Before she could protest further, he swept her down onto the mattress, the press of his body as solid and immovable as the Tower itself. He kissed her again, and this time, there was nothing gentle or teasing in it, just the urgent collision of need and desire that had been banked for far too long.

***

He collapsed onto her, breathing hard, his face pressed into her shoulder. She laced her fingers behind his neck, drawing him close, letting the sweat and heat of their bodies blend in a slow, sticky afterglow. The room was silent except for the sound of their breathing and the faint, residual hum of magic in the air.

For a while, neither of them spoke. He stroked her hair, his hand a metronome against her scalp. She let herself drift, the aftermath warm and soporific.

“You deserved that,” he murmured, eventually. “More than anyone in the world.”

She snorted, but the sound was soft, contented. “You’re impossible.”

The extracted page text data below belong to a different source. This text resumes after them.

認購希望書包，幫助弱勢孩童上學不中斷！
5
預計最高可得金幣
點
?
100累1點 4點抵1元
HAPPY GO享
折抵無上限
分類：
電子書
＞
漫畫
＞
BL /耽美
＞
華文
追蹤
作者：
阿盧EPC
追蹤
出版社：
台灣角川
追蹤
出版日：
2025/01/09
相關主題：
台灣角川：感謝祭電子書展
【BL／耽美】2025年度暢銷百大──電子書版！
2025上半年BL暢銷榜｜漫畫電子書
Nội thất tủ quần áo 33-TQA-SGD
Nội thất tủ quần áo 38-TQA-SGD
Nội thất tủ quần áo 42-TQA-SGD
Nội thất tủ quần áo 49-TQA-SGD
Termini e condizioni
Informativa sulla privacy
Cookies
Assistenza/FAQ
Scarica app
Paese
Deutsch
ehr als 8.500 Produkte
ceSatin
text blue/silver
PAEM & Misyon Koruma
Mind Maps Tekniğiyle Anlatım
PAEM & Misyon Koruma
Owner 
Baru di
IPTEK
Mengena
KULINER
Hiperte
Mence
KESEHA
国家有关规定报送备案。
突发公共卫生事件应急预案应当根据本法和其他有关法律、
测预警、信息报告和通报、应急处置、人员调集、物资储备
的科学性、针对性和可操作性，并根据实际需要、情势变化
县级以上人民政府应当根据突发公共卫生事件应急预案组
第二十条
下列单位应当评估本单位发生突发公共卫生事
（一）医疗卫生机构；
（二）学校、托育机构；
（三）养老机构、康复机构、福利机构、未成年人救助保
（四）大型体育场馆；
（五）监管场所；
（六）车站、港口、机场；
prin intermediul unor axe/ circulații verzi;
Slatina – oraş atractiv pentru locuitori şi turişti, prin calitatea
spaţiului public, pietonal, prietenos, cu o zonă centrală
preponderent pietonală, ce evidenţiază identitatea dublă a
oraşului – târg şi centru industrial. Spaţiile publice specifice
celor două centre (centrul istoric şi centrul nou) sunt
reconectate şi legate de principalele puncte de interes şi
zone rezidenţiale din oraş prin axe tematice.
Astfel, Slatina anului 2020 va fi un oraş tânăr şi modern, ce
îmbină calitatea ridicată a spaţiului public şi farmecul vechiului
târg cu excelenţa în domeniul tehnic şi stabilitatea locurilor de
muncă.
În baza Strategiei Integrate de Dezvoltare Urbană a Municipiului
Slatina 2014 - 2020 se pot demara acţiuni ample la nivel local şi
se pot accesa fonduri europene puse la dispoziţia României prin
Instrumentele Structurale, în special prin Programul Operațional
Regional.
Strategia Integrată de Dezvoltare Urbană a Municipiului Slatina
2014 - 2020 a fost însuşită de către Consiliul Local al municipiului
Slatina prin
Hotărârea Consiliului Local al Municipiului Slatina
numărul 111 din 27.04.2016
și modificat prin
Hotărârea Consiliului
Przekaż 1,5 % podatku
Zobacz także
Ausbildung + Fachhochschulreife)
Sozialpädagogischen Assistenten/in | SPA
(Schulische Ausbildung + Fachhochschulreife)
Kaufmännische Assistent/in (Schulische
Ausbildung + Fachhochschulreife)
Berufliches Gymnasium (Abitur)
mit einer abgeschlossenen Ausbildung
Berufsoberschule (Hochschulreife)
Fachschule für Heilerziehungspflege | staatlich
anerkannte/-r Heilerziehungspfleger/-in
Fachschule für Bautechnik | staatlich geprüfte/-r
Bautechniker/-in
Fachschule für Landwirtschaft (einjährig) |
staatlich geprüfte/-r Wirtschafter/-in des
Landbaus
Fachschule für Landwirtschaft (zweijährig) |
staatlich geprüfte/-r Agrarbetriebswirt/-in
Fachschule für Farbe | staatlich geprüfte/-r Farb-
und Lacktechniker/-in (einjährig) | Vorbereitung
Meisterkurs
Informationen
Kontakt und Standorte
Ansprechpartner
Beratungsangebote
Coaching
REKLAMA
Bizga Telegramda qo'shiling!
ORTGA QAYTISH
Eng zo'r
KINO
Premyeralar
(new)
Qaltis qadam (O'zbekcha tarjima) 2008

He shrugged. “You love it.”

She considered, then nodded, already slipping into sleep. “Maybe. A little.”

He wrapped his arms around her, holding her tight, and she felt, for the first time in days, the edge of her panic recede.

In the morning, the paperwork would still be there. The city would still be a disaster. But for now, she was warm, and safe, and the weight of the world could wait another night.

As she drifted off, Lavan pressed his lips to the mark on her forearm, then whispered something she didn’t catch.

She didn’t need to. The feeling was enough.